At the heart of the storm is the Negreira case—Barcelona's admitted past payments to José María Enríquez Negreira, the former vice president of Spain's Technical Committee of Referees. While the club insists these were for legitimate technical reports, the ongoing court case has left the truth clouded. No public evidence has yet proven that referees were bribed, but Barcelona hasn't been cleared of the charges either.

Pérez remains unconvinced, alleging those reports were simply a cover "to fight against Madrid, with reports that do not exist." This latest broadside comes just as Barcelona celebrated a 2-0 El Clásico victory that sealed the La Liga title, leaving Real Madrid in disarray with rumors of training ground tensions among players.
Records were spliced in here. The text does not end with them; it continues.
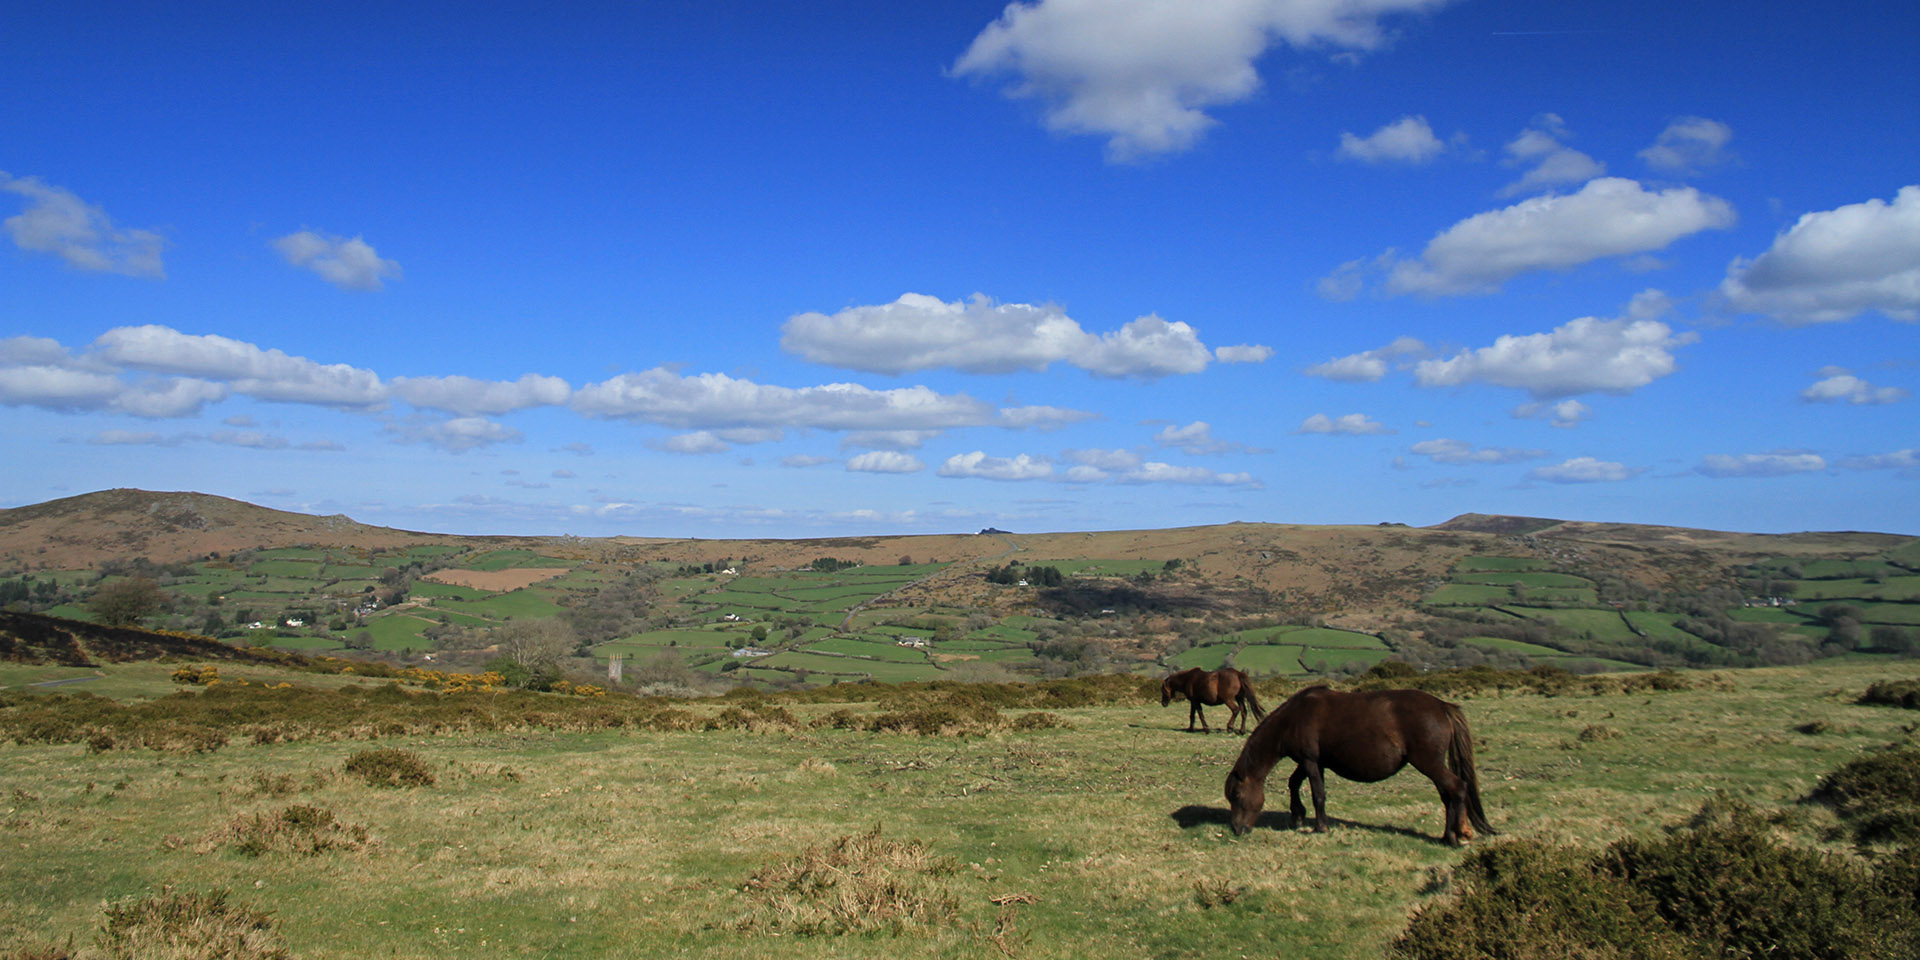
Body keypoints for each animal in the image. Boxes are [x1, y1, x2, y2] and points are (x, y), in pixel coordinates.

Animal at [1228, 683, 1497, 848]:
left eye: (1238, 796)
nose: (1237, 829)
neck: (1293, 718)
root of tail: (1443, 706)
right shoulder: (1314, 763)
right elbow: (1294, 783)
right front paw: (1298, 816)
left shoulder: (1310, 761)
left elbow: (1318, 795)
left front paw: (1320, 827)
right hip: (1434, 765)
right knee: (1448, 794)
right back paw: (1446, 835)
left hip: (1429, 762)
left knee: (1457, 788)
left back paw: (1459, 835)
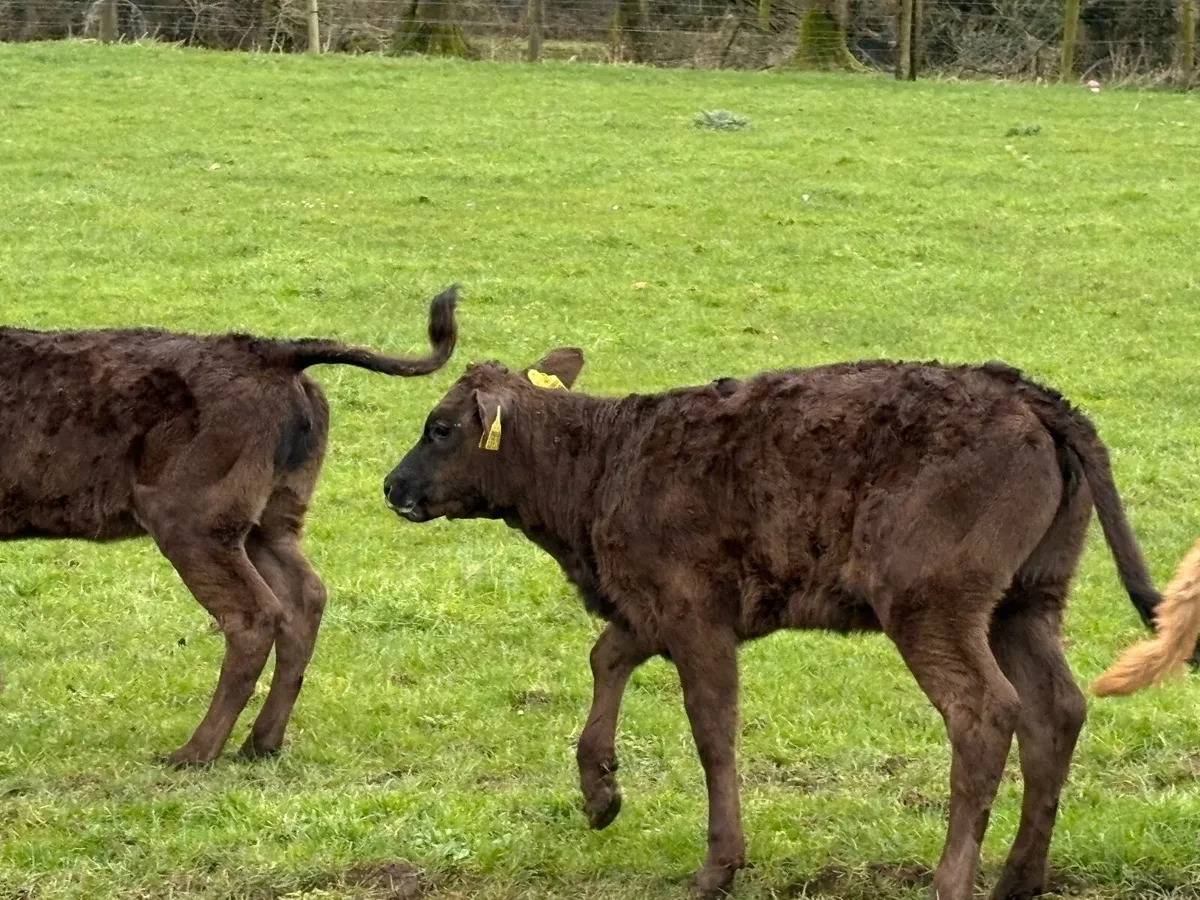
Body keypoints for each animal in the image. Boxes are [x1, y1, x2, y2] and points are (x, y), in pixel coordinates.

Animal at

Barcelona vice president Rafa Yuste had already dismissed Pérez's behavior as "pathetic and full of falsehoods" before the interview aired, suggesting the Real Madrid chief was orchestrating "a maneuver to cover up a sporting disaster." The Catalan club is reportedly meticulously studying legal avenues to defend its honor.

But Pérez is leaning hard into the conspiracy narrative as he prepares for early presidential elections at the Santiago Bernabéu. He revealed that Real Madrid is compiling a massive dossier documenting alleged refereeing bias, and claims he has even discussed the matter with UEFA president Aleksander Čeferin.

With tensions at fever pitch and the stakes higher than ever, Spanish football's most bitter rivalry has found a new battleground—one that extends far beyond the pitch. Whether this war of words ends in a courtroom or a ballot box, one thing is certain: El Clásico never sleeps.